Eschrich attended a Feb. 4 meeting for the Bloomfield Hills Schools board of education to ask for a continued investigation into Gibson and conflict of interest issues.
He called the district's investigation "farcical" and accused the IA and Gibson of using IA school resources such as teachers' time and lesson plans for the school in China.
"I am here today, not solely as an aggrieved party, but also as a resident who is deeply concerned that lack of transparency and effective oversight of IA administration, almost since its beginning, has cost the IA ... its students ... and the community some of its most valuable assets," he said.
Nancy Costello, director of the Michigan State University First Amendment Law Clinic, says the Joint Steering Committee has violated the state Open Meetings Act for years, thwarting the public’s right to know what decisions are being made to operate the school.
Costello alleges the body held meetings to conduct official business without a quorum, failed to make meeting minutes available to the public and closed meetings that should have been open.

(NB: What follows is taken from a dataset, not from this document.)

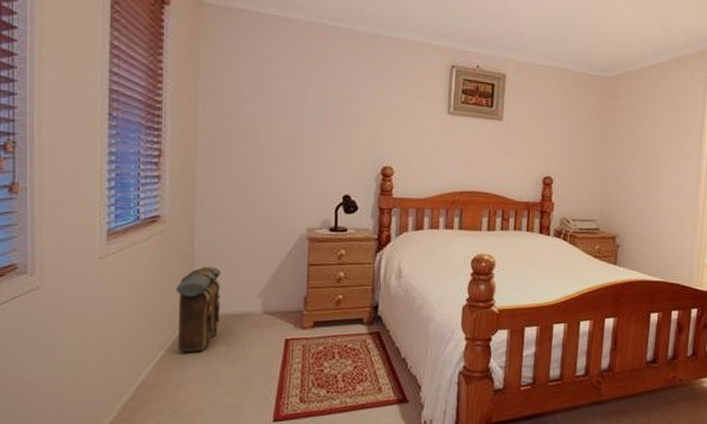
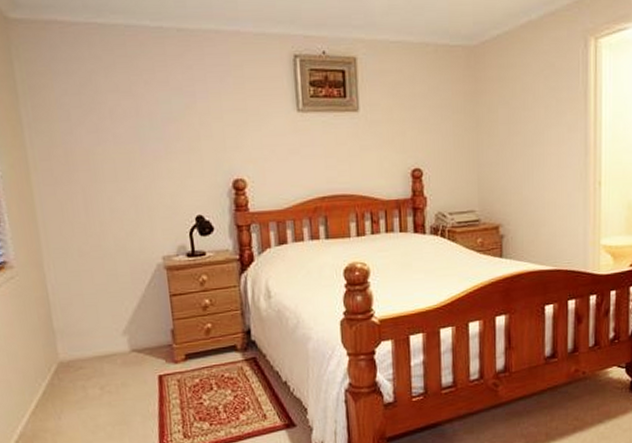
backpack: present [175,266,221,353] -> none [36,309,88,401]

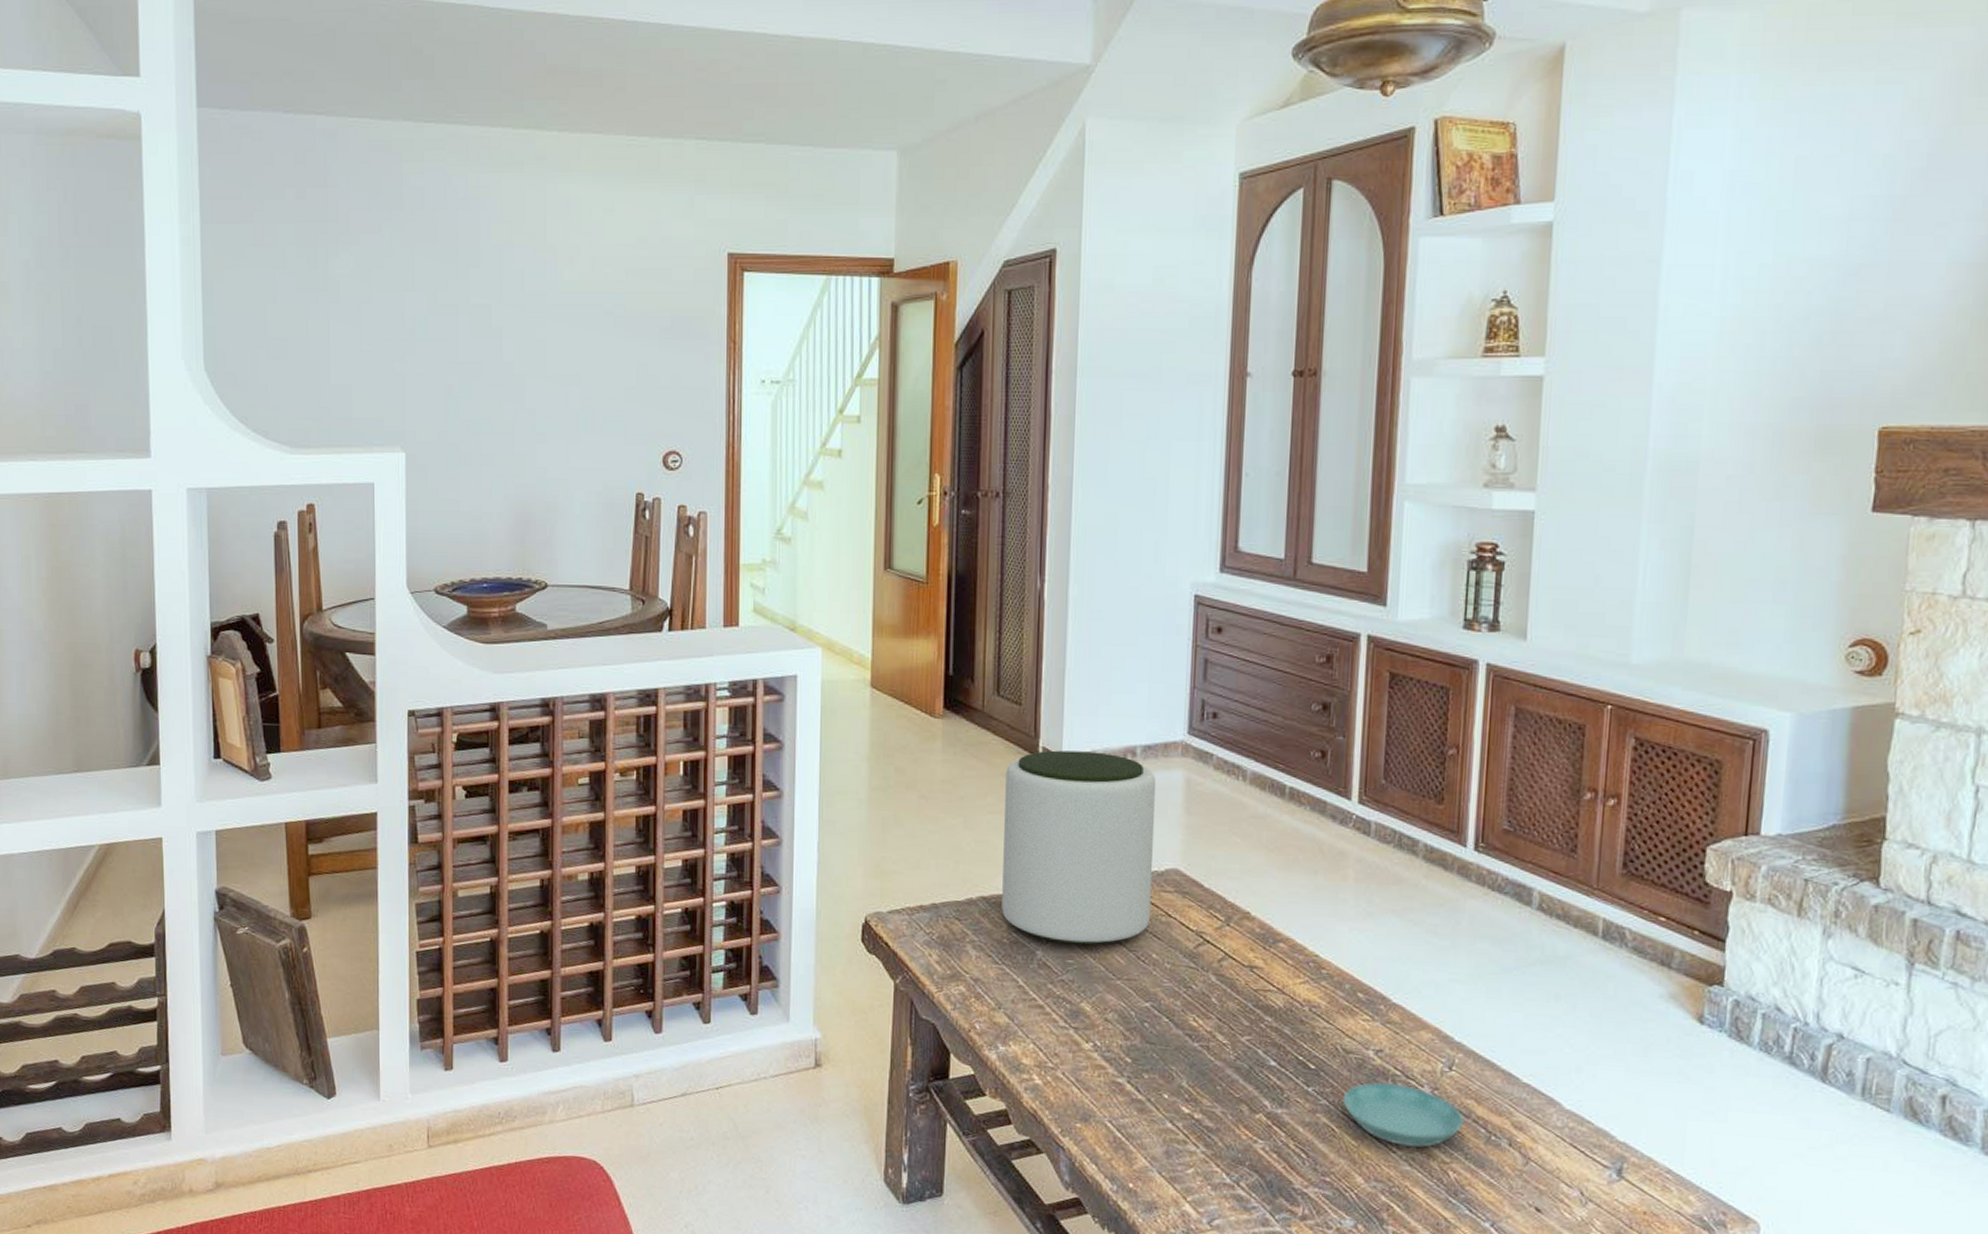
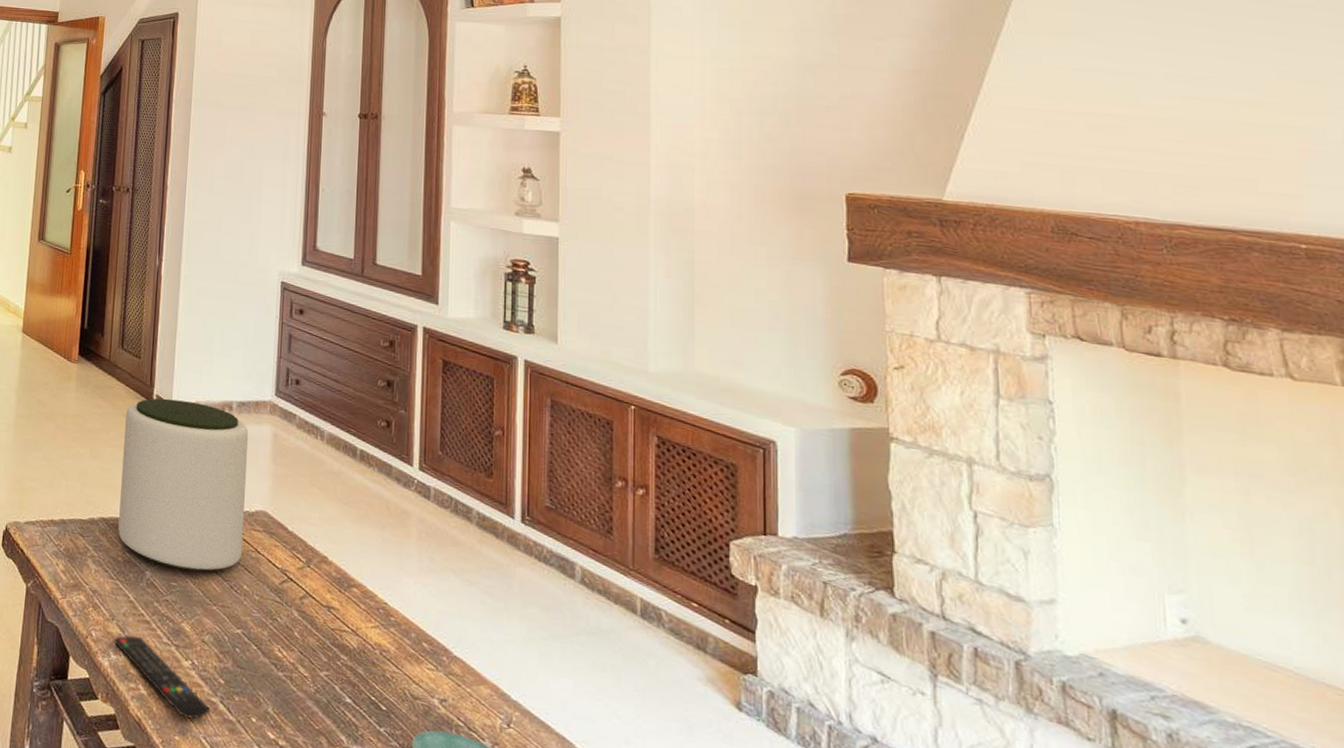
remote control: none [1001,1023,1117,1104] -> present [113,635,211,719]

On Tuesday, Costello said the law clinic is filing a complaint with the state Attorney General's Office against the Joint Steering Committee and the IA for violating the Open Meetings Act.
"I think there's evidence there is intentional violation of OMA and also some community members have submitted a FOIA request and were charged in excess of $8,000," Costello said.
Ken Jackson, who has two children in Bloomfield Hills Schools, says the bigger issue rising from the controversy is why officials used school time and resources to support the creation of a private school in China when districts in Michigan are facing school closures and competition from for-profit charter schools.
“This is a case where a consortium of districts supported a private school venture in China,” Jackson said. “That is the height of hypocrisy when you are spending resources to stop privatization on one hand and on the other hand you are asking for taxpayers to foot the bill for Okma and Gibson.
“To me, it's completely nuts,” Jackson said.
IA graduate Nicole Valdivieso said she tried emailing Gibson to get her side of the story and was told by Gibson that she had been "advised by my superiors to not engage in a back and forth dialogue in regard to these accusations."
Valdivieso, who graduated from the school in 2013, said she cares deeply about IA and what it stands for.
"I know it's troubling both to myself and to many other members of the IA community to think we might not have the entire story," she wrote in her email to Gibson.
Valdivieso attended the Feb. 4 meeting to ask again for information from Gibson and the board.
"We have been unable to get any comment from the other side — that was my attempt to get something from her, and she basically said nothing," Valdivieso said.
Glass says he has confidence in Gibson to do her job. The school pursued a school partnership in China, Glass said, because the International Baccalaureate program is about global mindedness and there are Chinese students who want to come to the United States to study.
According to a website explaining the IB, its focus is on teaching students to "think critically and independently, and how to inquire with care and logic."
"Anything new that comes into question, we will certainly look into it .. .We will not shy away from that," Glass said. "There are no plans (by us) for any new schools" in China.